Top of PROVIDED DATA

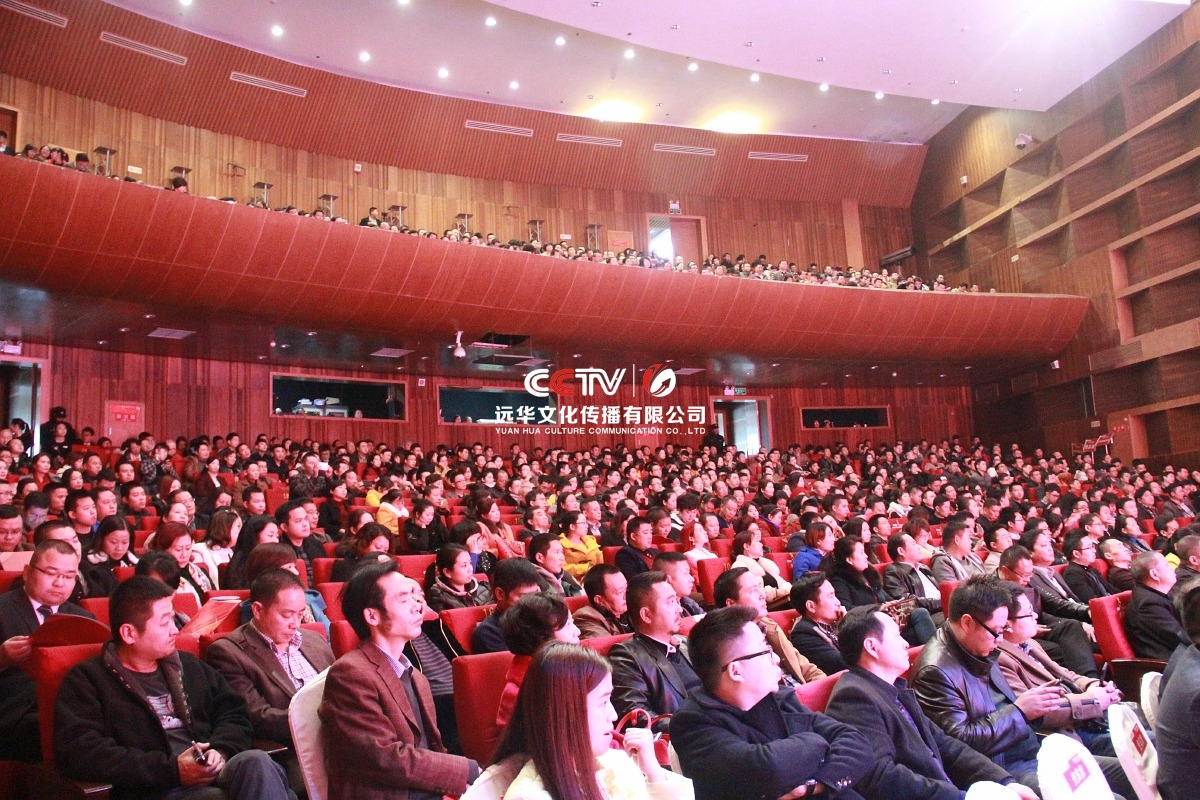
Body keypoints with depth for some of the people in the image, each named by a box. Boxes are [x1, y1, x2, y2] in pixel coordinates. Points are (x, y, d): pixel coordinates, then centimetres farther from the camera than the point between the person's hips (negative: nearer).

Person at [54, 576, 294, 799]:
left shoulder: (188, 665, 25)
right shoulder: (86, 679, 8)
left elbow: (234, 712, 20)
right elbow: (79, 753, -6)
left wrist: (220, 751, -5)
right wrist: (172, 770, -13)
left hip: (216, 774, 5)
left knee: (255, 761, -34)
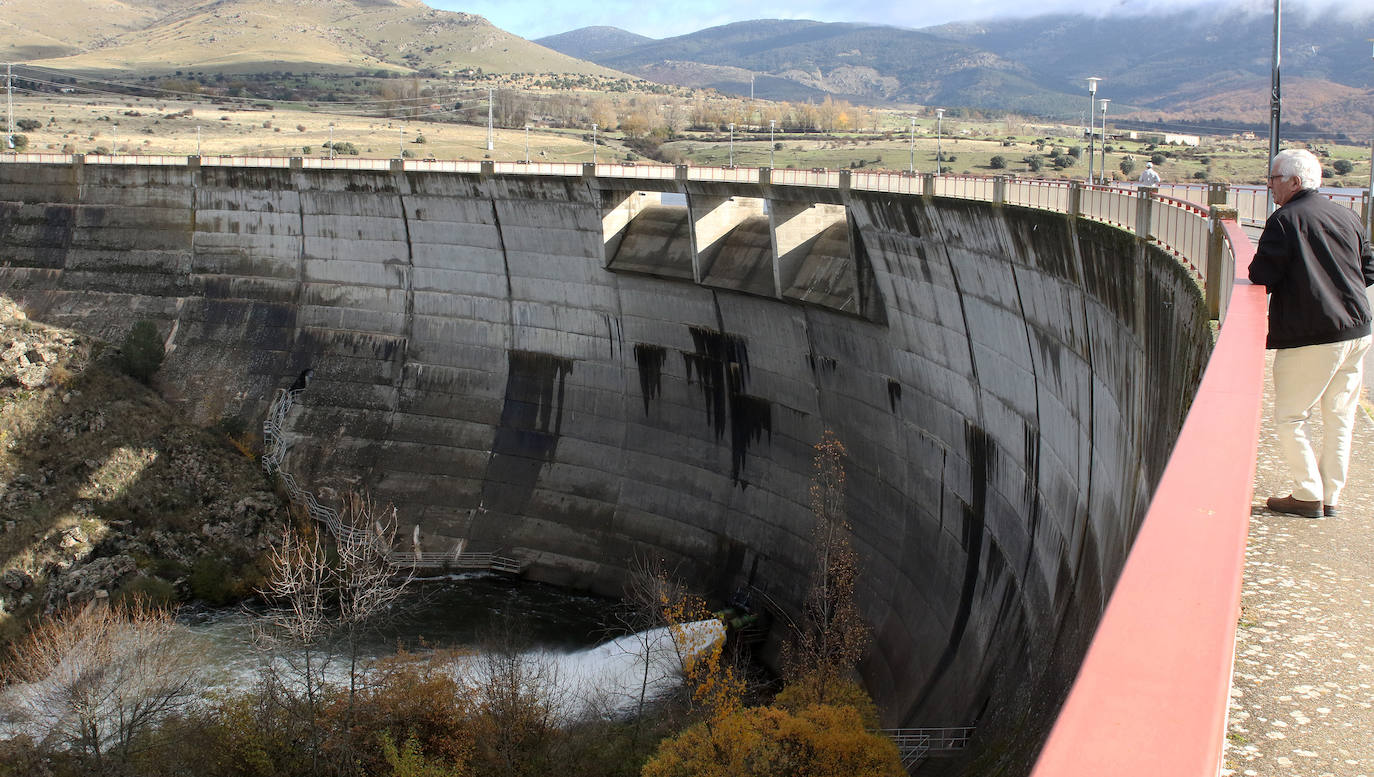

Bottom of PROVIDED DATA

WHAT IS REQUIRED: Please keep every line of the data the same when you reproduce it, and keep every picture out.

RESPONSE TO THE EXERCISE:
Body keypoints with depth for some of the people in the image, each named by a box. Boxes are [x1, y1, x2, y2] in pixel coordinates. Points are (x, y, d): pixel coordinates, then centimetres farther from the camera than the point between the person's hips (negative: nearer).

Person at [54, 576, 294, 799]:
left shoulder: (188, 665, 25)
right shoulder: (86, 679, 8)
left elbow: (234, 712, 20)
right elbow: (79, 753, -6)
left wrist: (220, 751, -5)
right wrist: (172, 770, -13)
left hip: (216, 774, 5)
left knee: (255, 761, -34)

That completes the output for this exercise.